Wir waren zehn und trugen alle denselben Namen: Compañero. Außer mir. Mich nannten sie Pintor. Zusammen bildeten wir im trüben Licht gleich hinter der Plaza so etwas wie einen Kreis um einen toten Hund. Alles war in Nebel gehüllt. Unser erster revolutionärer Akt, unsere erste Verlautbarung an die Nation. Wir hängten Hunde an alle Straßenlaternen und versahen sie mit wütenden markigen Slogans, Sterbt, ihr kapitalistischen Hunde, und dergleichen. Wir ließen die Hunde hängen, die Menschen sollten sehen, welcher Fanatismus in uns steckte. Mittlerweile ist klar, dass wir niemanden sehr verängstigten, sondern die Leute eher verärgerten und ihnen nur unsere merkwürdige Manie, unsere Verehrung frivoler Gewalt vor Augen führten. Die Angst kam später. Straßenhunde ermorden in den trüben grauen Stunden vor Sonnenaufgang, am Morgen des Unabhängigkeitstages, dem 28. Juli 1979. Anständige Menschen schliefen, wir aber machten Krieg, formten ihn mit unseren Händen, unseren Messern und unserem Schweiß. Alles lief gut, bis uns die schwarzen Hunde ausgingen.
Einer der Compañeros hatte angeordnet, dass alle Hunde schwarz zu sein hätten, und es stand uns nicht zu, dies in Frage zu stellen. Eine ästhetische Entscheidung, keine praktische. In Lima gibt es einen schier unerschöpflichen Bestand an Kötern, doch nicht alle sind schwarz. Gegen zwei Uhr kippten wir schwarze Farbe auf beige, braune und weiße Köter, die sich mit rötlichem Fell in letzten Atemzügen wanden. Aufgrund meines einstigen Talents mit dem Pinsel übertrug man es mir, die nicht ganz Schwarzen anzumalen.

Aufgabe 1:
Schreiben Sie aus dem Textauszug die Stelle ab, die bei den Worten „Einer der Compañeros“ beginnt und nach „ganz Schwarzen anzumalen.“ endet.
Aufgabe 2:
Fassen Sie den Absatz des Textauszugs, der mit „Einer der Compañeros hatte angeordnet“ beginnt, als kurze Stichpunktliste zusammen und behalten Sie dabei seine wesentlichen Fakten bei.
Aufgabe 3:
Beantworten Sie anhand des Textauszugs: An welchem Tag wurden die Straßenhunde getötet?

Gezeigte Zeilen:
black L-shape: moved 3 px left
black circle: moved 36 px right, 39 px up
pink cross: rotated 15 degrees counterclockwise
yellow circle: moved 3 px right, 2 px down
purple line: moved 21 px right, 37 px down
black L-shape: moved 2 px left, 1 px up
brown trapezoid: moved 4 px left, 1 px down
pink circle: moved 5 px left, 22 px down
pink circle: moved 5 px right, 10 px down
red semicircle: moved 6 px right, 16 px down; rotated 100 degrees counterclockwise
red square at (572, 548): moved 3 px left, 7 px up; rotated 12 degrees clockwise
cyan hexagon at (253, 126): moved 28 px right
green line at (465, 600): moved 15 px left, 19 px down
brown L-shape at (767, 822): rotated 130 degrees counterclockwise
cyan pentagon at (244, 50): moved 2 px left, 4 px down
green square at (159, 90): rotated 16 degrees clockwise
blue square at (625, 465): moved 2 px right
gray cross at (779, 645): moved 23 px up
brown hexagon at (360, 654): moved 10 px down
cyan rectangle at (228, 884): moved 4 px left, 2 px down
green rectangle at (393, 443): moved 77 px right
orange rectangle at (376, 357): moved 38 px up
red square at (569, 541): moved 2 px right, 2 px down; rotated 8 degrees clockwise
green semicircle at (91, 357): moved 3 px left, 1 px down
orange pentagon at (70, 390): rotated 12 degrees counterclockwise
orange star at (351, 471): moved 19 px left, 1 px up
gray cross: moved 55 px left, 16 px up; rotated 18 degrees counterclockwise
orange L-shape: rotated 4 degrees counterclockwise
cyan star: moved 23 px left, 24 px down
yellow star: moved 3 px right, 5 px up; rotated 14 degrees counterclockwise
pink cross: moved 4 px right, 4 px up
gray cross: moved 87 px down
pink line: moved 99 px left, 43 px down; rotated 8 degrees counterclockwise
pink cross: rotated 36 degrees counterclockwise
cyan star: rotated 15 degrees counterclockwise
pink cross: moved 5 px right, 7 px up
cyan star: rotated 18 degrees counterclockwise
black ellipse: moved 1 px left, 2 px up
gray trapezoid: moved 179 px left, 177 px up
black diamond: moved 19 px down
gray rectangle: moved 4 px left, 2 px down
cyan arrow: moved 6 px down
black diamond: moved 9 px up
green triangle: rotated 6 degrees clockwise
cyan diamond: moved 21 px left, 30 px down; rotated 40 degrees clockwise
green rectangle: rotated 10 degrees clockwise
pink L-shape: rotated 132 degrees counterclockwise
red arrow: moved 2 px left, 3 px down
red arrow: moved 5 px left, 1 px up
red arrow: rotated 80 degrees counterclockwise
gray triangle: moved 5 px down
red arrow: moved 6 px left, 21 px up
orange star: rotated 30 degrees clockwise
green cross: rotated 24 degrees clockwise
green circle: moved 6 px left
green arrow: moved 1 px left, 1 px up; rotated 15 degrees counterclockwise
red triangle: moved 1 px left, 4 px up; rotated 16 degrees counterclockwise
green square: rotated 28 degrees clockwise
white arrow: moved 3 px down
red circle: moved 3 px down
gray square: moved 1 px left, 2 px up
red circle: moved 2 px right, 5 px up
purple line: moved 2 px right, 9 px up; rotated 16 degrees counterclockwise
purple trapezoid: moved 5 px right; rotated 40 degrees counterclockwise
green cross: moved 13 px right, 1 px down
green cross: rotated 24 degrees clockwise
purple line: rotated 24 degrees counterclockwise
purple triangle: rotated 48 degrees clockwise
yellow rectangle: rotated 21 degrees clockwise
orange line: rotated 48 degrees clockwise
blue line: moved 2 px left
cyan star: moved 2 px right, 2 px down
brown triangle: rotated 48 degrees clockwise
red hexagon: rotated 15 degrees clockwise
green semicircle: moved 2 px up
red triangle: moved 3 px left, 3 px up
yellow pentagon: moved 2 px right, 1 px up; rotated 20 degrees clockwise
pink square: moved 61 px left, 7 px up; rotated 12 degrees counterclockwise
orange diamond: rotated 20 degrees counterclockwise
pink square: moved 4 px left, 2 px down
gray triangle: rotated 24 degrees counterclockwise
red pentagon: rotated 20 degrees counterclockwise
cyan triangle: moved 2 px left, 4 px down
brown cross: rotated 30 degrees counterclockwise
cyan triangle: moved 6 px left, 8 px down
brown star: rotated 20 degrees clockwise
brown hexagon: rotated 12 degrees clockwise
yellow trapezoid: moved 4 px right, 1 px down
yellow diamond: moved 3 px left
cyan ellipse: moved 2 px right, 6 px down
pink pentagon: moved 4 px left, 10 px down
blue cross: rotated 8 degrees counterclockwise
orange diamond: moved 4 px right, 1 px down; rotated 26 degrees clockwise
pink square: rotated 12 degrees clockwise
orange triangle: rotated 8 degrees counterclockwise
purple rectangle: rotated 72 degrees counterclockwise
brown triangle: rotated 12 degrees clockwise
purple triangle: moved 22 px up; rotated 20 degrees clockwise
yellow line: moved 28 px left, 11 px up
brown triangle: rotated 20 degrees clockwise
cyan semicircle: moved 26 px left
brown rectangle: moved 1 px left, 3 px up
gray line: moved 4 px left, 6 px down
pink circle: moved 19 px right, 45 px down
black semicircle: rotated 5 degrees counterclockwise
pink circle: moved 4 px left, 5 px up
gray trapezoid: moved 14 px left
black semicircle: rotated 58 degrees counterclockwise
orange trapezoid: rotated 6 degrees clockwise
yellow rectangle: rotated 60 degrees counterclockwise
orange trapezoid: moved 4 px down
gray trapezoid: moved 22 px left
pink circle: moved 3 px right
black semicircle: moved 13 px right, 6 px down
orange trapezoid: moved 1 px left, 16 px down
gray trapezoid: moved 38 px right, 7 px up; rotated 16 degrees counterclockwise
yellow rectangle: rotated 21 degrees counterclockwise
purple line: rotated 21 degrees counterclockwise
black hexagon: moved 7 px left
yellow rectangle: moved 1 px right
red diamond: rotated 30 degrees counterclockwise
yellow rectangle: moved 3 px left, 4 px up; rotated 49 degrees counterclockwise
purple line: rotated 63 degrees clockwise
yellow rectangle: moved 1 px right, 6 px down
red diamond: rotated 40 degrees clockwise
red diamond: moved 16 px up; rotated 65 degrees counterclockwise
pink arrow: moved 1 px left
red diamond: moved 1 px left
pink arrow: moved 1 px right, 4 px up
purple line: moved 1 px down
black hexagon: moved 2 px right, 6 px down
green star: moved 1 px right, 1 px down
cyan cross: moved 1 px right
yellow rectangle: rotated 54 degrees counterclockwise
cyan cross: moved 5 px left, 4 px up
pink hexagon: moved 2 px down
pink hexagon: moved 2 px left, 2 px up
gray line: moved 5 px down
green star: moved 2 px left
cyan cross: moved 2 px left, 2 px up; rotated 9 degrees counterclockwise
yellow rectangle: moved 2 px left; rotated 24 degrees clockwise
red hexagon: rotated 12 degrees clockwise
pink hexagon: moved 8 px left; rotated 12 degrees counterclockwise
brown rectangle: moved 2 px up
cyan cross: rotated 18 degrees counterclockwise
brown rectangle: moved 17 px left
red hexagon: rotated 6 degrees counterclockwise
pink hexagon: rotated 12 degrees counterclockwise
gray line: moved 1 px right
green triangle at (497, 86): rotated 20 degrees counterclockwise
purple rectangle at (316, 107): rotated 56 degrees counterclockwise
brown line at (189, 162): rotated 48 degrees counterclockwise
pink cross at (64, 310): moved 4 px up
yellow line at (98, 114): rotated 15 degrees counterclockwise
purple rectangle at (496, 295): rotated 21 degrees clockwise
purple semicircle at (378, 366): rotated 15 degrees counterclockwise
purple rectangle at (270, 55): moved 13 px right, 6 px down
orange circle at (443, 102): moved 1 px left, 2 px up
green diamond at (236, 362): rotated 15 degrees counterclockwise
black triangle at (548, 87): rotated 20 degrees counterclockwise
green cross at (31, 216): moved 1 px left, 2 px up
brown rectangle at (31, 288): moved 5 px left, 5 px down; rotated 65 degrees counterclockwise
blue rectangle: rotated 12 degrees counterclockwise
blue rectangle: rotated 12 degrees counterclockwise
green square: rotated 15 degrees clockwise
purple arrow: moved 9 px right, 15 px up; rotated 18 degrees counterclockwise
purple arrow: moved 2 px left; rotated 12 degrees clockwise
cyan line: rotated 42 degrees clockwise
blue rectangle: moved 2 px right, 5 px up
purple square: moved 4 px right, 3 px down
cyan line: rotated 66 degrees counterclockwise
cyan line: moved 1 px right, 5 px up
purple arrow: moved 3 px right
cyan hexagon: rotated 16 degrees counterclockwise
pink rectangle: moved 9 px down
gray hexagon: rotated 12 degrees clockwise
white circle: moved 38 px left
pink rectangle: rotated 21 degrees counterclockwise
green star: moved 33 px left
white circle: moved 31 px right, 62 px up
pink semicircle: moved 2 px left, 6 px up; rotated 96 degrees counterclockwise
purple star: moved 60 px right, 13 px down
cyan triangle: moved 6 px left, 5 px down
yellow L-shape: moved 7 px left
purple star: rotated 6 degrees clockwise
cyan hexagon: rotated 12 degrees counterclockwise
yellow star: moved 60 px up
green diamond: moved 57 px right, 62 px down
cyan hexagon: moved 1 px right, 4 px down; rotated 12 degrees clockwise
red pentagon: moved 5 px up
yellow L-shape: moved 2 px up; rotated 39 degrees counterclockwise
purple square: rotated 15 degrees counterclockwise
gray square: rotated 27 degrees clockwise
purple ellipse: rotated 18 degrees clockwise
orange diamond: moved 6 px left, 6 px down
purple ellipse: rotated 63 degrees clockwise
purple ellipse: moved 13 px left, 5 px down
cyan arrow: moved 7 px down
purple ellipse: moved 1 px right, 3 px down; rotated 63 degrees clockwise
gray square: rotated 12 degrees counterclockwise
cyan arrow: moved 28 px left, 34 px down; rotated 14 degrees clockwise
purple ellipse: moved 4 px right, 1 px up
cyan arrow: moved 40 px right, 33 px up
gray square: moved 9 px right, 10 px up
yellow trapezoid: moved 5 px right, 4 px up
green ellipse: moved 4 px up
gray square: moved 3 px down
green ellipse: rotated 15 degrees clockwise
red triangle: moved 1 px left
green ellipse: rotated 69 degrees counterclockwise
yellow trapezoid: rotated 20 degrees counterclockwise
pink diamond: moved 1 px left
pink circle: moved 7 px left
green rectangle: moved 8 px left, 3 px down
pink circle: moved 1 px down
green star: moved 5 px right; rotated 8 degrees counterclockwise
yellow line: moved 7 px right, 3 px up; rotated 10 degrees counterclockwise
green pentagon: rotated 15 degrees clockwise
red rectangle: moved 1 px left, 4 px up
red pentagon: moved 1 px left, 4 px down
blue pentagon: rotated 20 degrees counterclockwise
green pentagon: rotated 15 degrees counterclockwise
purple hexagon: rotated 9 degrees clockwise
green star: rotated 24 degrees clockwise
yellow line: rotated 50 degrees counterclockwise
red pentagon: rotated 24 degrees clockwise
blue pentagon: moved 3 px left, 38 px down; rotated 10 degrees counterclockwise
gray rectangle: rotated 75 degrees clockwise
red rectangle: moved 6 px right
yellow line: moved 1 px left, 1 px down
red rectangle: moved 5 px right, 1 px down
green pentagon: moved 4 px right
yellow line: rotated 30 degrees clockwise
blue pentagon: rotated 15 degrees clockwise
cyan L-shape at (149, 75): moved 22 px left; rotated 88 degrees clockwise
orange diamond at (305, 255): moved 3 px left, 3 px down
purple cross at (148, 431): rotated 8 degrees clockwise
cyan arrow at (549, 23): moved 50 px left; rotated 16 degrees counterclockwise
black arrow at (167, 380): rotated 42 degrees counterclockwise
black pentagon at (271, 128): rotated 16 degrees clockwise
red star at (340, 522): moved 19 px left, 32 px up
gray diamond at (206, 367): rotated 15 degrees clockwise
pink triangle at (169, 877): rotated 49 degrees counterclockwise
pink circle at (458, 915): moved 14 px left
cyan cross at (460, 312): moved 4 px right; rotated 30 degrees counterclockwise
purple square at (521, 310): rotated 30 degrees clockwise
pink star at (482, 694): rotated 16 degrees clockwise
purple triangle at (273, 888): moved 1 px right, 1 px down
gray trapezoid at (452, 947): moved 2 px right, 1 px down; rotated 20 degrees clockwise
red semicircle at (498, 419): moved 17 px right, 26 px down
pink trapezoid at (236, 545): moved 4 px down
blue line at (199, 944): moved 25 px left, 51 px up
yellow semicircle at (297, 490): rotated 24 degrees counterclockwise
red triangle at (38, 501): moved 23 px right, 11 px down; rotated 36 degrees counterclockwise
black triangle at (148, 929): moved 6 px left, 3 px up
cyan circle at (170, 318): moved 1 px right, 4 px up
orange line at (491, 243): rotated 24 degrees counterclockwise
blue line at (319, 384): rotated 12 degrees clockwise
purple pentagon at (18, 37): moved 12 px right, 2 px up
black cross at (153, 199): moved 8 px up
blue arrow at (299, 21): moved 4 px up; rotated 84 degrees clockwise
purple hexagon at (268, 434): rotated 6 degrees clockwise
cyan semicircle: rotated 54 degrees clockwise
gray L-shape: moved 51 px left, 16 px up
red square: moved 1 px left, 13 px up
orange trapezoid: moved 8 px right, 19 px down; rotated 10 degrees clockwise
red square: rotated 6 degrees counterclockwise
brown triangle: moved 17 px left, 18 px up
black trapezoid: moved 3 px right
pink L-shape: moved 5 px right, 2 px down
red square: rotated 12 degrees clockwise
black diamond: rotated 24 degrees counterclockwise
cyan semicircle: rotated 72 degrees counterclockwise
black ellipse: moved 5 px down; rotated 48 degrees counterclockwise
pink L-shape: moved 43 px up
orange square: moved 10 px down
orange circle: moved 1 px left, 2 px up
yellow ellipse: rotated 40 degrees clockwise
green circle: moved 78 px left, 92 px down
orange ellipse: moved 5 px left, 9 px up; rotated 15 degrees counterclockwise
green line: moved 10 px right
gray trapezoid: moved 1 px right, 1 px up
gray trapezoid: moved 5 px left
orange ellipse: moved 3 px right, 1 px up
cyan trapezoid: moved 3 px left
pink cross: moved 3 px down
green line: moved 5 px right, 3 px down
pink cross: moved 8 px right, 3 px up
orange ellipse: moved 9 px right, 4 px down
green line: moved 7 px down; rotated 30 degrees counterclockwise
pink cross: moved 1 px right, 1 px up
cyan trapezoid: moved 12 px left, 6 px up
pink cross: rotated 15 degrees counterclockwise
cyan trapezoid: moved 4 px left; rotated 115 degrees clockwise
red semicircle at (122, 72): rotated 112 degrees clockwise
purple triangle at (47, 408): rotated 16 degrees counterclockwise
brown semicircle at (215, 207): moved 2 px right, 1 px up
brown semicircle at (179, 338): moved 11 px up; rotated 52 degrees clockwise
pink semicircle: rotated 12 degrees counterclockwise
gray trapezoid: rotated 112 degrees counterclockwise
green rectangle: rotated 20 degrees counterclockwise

Lösung 1:
Einer der Compañeros hatte angeordnet, dass alle Hunde schwarz zu sein hätten, und es stand uns nicht zu, dies in Frage zu stellen. Eine ästhetische Entscheidung, keine praktische. In Lima gibt es einen schier unerschöpflichen Bestand an Kötern, doch nicht alle sind schwarz. Gegen zwei Uhr kippten wir schwarze Farbe auf beige, braune und weiße Köter, die sich mit rötlichem Fell in letzten Atemzügen wanden. Aufgrund meines einstigen Talents mit dem Pinsel übertrug man es mir, die nicht ganz Schwarzen anzumalen.

Lösung 2:
- Ein Compañero ordnete an, dass alle Hunde schwarz sein mussten; die anderen durften das nicht in Frage stellen.
- Es war eine ästhetische, keine praktische Entscheidung.
- In Lima gibt es fast unerschöpflich viele Straßenhunde, doch nicht alle sind schwarz.
- Gegen zwei Uhr kippte die Gruppe schwarze Farbe auf beige, braune und weiße Hunde.
- Pintor erhielt wegen des einstigen Talents mit dem Pinsel den Auftrag, die nicht ganz schwarzen Hunde anzumalen.

Lösung 3:
Am Morgen des Unabhängigkeitstages, dem 28. Juli 1979.